In the LEGO sorting text, change "shapes" to "part designs" and give back everything from "There are 38000+" down to "from their youth).".

### Text
──────────

Jacques Mattheij made a small, but awesome, mistake. He went on eBay one evening and bid on a bunch of bulk LEGO brick auctions, then went to sleep. Upon waking, he discovered that he was the high bidder on many, and was now the proud owner of two tons of LEGO bricks. (This is about 4400 pounds.) He wrote, "[L]esson 1: if you win almost all bids you are bidding too high."

Mattheij had noticed that bulk, unsorted bricks sell for something like €10/kilogram, whereas sets are roughly €40/kg and rare parts go for up to €100/kg. Much of the value of the bricks is in their sorting. If he could reduce the entropy of these bins of unsorted bricks, he could make a tidy profit. While many people do this work by hand, the problem is enormous—just the kind of challenge for a computer. Mattheij writes:

There are 38000+ shapes and there are 100+ possible shades of color (you can roughly tell how old someone is by asking them what lego colors they remember from their youth).

In the following months, Mattheij built a proof-of-concept sorting system using, of course, LEGO. He broke the problem down into a series of sub-problems (including "feeding LEGO reliably from a hopper is surprisingly hard," one of those facts of nature that will stymie even the best system design). After tinkering with the prototype at length, he expanded the system to a surprisingly complex system of conveyer belts (powered by a home treadmill), various pieces of cabinetry, and "copious quantities of crazy glue."

──────────

### Stored data entries
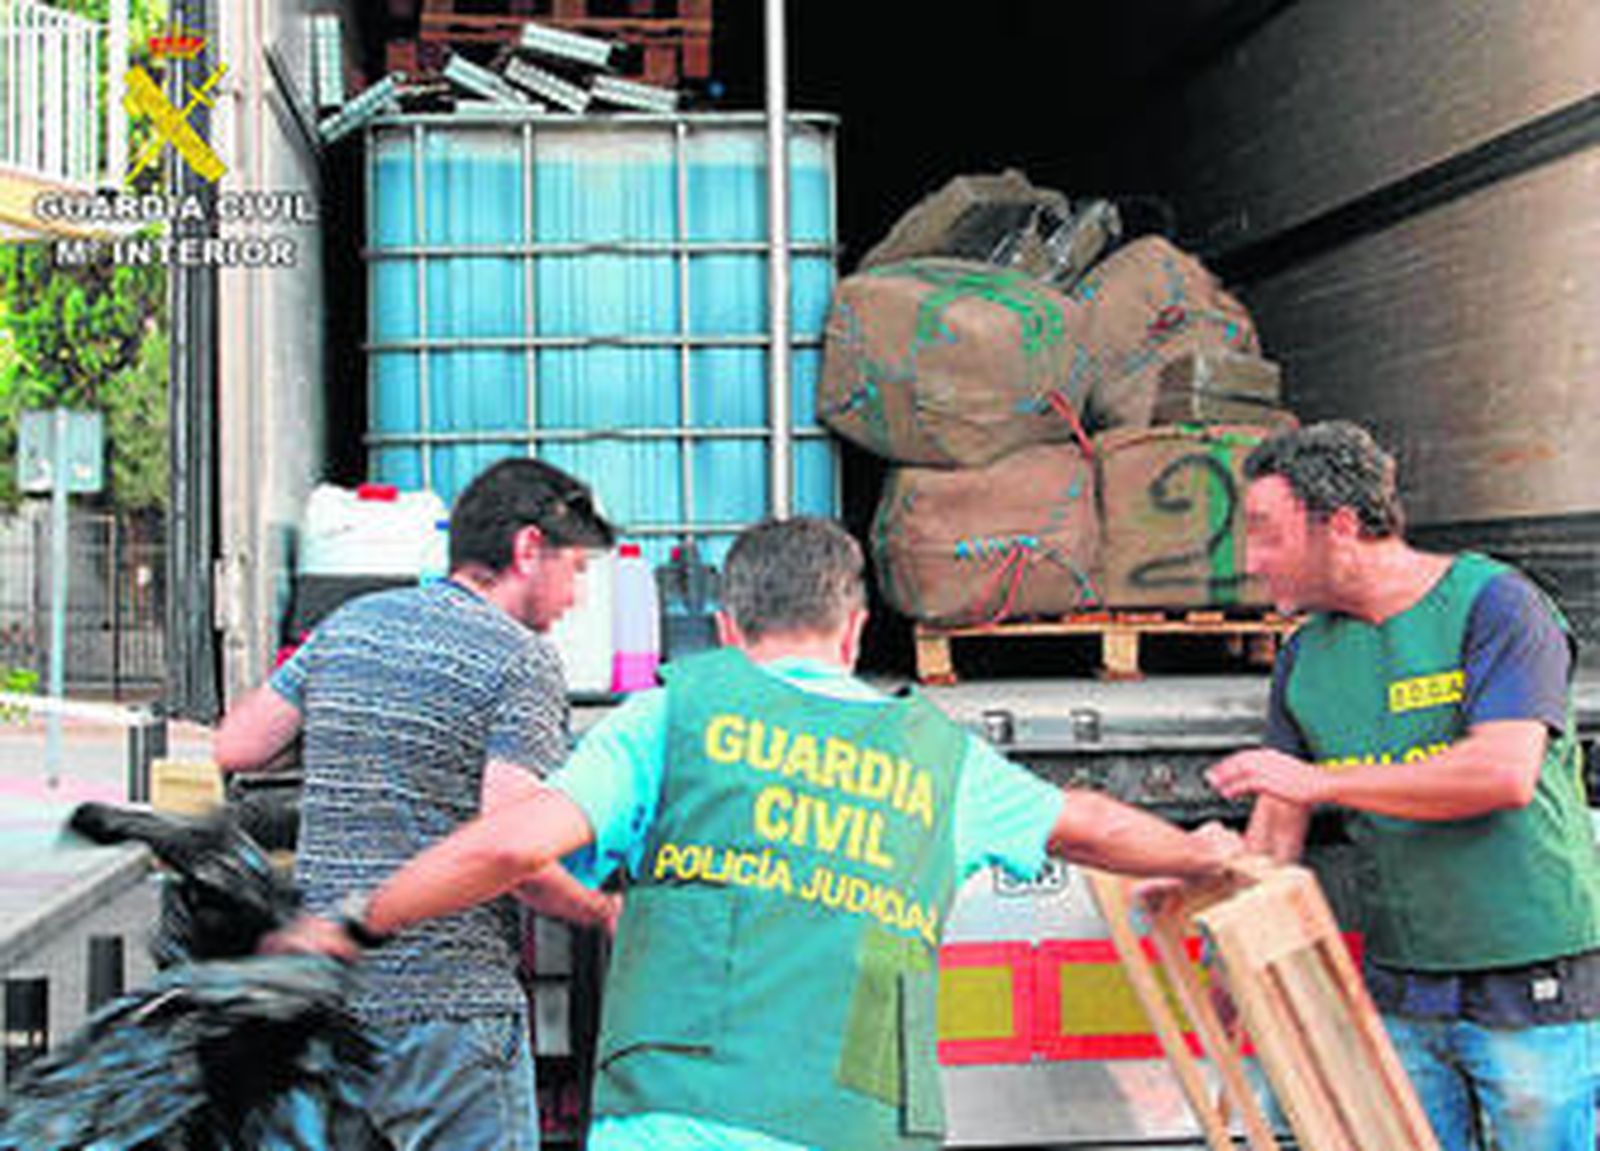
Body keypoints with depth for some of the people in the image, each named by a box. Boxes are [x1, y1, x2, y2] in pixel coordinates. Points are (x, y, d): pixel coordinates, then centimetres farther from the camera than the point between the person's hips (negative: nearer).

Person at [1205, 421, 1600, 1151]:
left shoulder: (1494, 604, -9)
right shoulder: (1306, 656, 8)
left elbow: (1505, 774, -22)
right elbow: (1276, 827, 13)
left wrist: (1321, 781, -20)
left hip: (1534, 985, -5)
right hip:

──────────

### The answer
There are 38000+ part designs and there are 100+ possible shades of color (you can roughly tell how old someone is by asking them what lego colors they remember from their youth).